ABOUT THIS TASK:
Which lines in the records below contain the word "smartphone"? Copy each of them.

SUPPLIED MATERIAL:
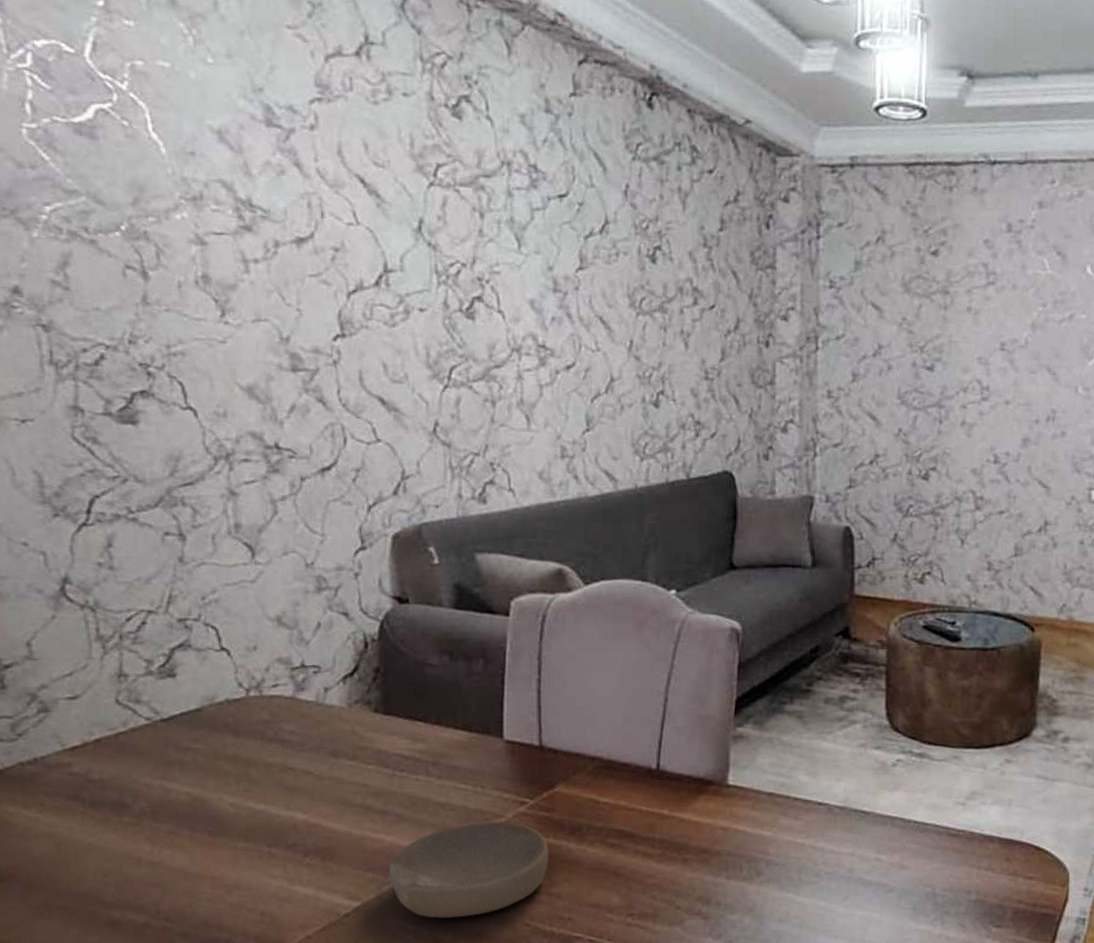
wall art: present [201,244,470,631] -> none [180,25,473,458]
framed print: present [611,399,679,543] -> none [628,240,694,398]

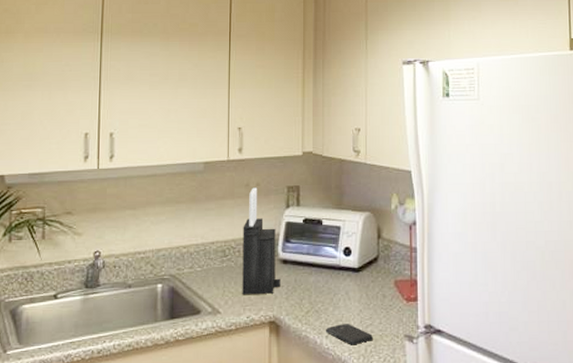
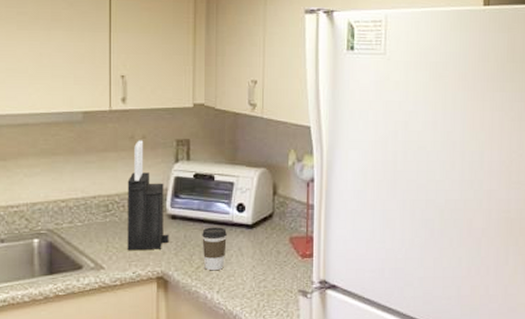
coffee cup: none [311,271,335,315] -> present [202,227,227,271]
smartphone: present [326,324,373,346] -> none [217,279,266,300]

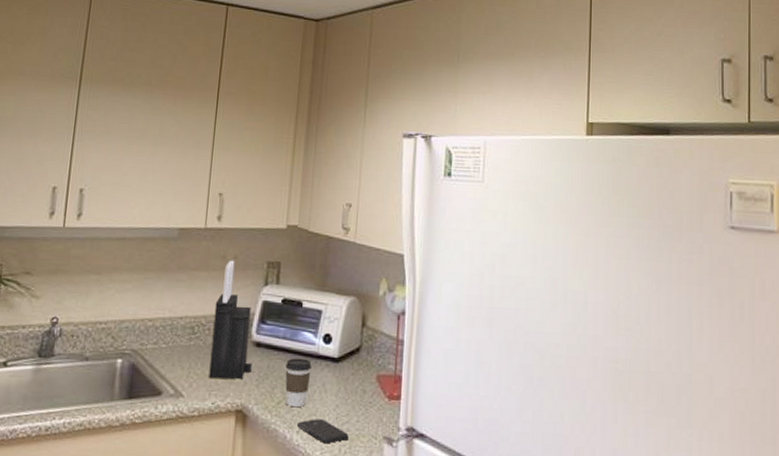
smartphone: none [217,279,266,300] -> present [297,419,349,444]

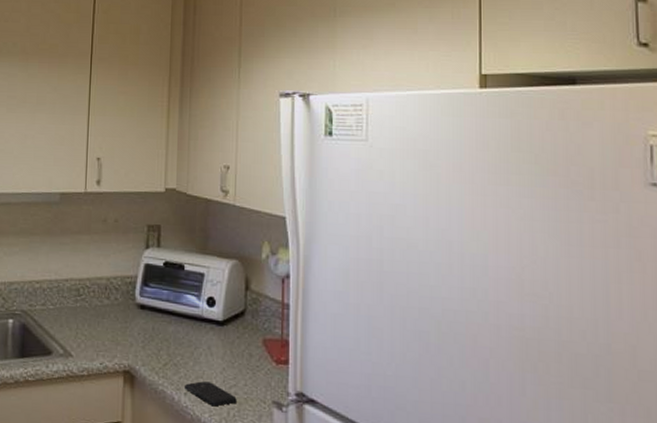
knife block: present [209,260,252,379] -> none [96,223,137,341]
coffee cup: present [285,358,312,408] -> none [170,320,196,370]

REPLY:
smartphone: present [326,324,373,346] -> none [217,279,266,300]
smartphone: none [217,279,266,300] -> present [297,419,349,444]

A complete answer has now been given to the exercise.